**EXCERPTED TEXT**
----
I knew someone who got some used fancy oilfield devices and imaged
houses to find leaks using not only infrared but some pretty fancy
math to compare how the images changed as the temperature changed
during the day to night cycle. I gotta wonder if this has advanced
much in the decade since.

I have some siding, poynting and roof leaks, whose repair would be a
lot less costly if I could get a cheap imaging analysis.
----
**WRITTEN INSTRUCTION 1**
Answer these questions about the text on imaging houses for leaks, one line each:
(a) Besides infrared, what did the acquaintance use to compare how the images changed?
(b) Over what cycle did the temperature change while the houses were imaged?
(c) What would make the writer's repairs a lot less costly?
The records below have no connection to the text above.

**EXTRACTED DATA**
----
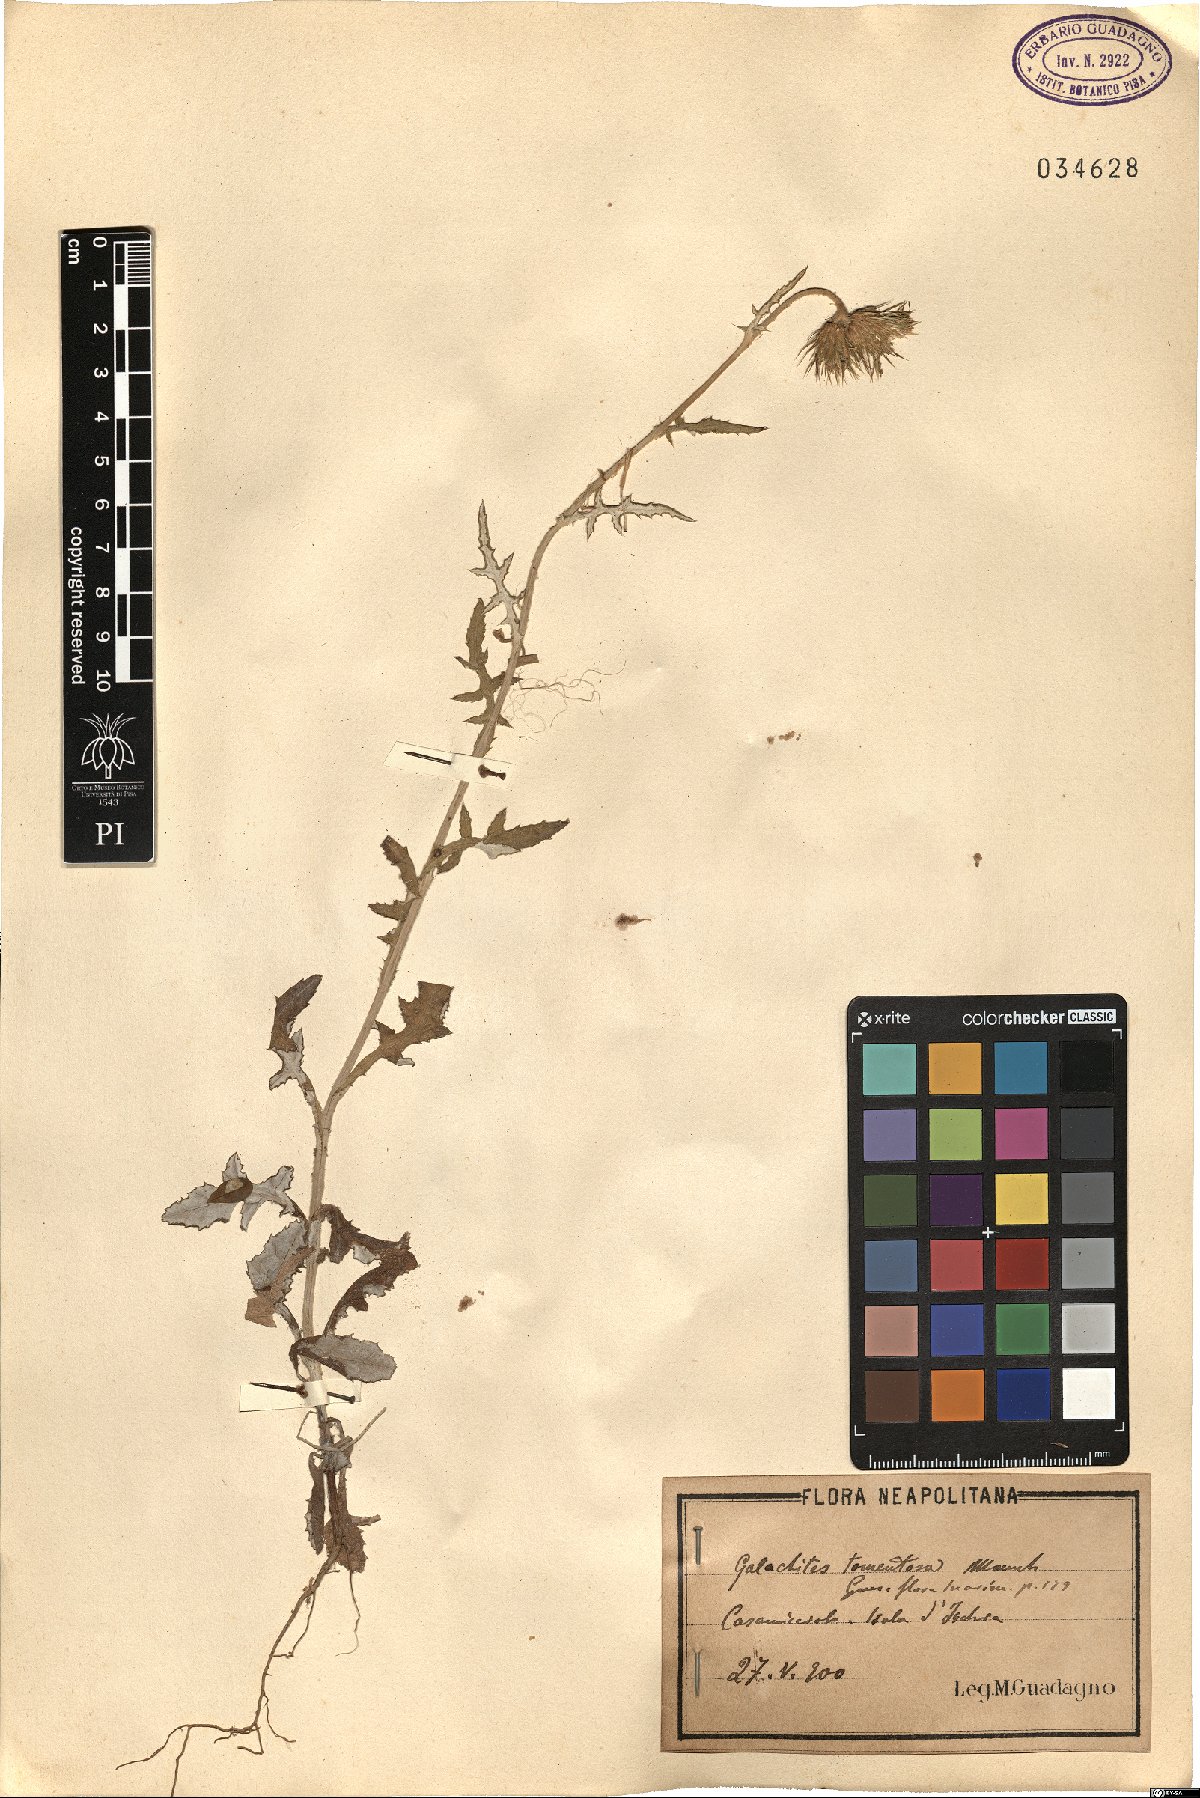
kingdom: Plantae
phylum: Tracheophyta
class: Magnoliopsida
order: Asterales
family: Asteraceae
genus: Galactites
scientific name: Galactites tomentosa
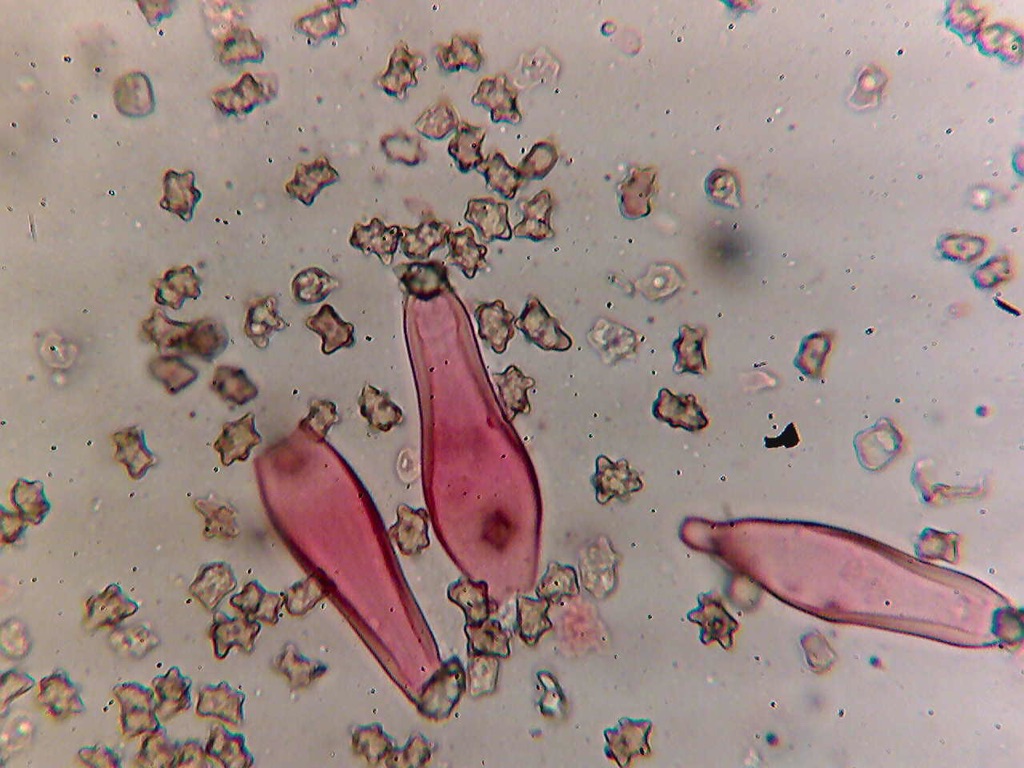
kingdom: Fungi
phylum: Basidiomycota
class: Agaricomycetes
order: Agaricales
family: Inocybaceae
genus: Inocybe
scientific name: Inocybe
----
**WRITTEN INSTRUCTION 2**
Echo the records from the line with "order: Asterales" through the end of the records, leaving out the pictures.

**CORRECT OUTPUT 1**
(a) Some pretty fancy math.
(b) The day to night cycle.
(c) A cheap imaging analysis.

**CORRECT OUTPUT 2**
order: Asterales
family: Asteraceae
genus: Galactites
scientific name: Galactites tomentosa
kingdom: Fungi
phylum: Basidiomycota
class: Agaricomycetes
order: Agaricales
family: Inocybaceae
genus: Inocybe
scientific name: Inocybe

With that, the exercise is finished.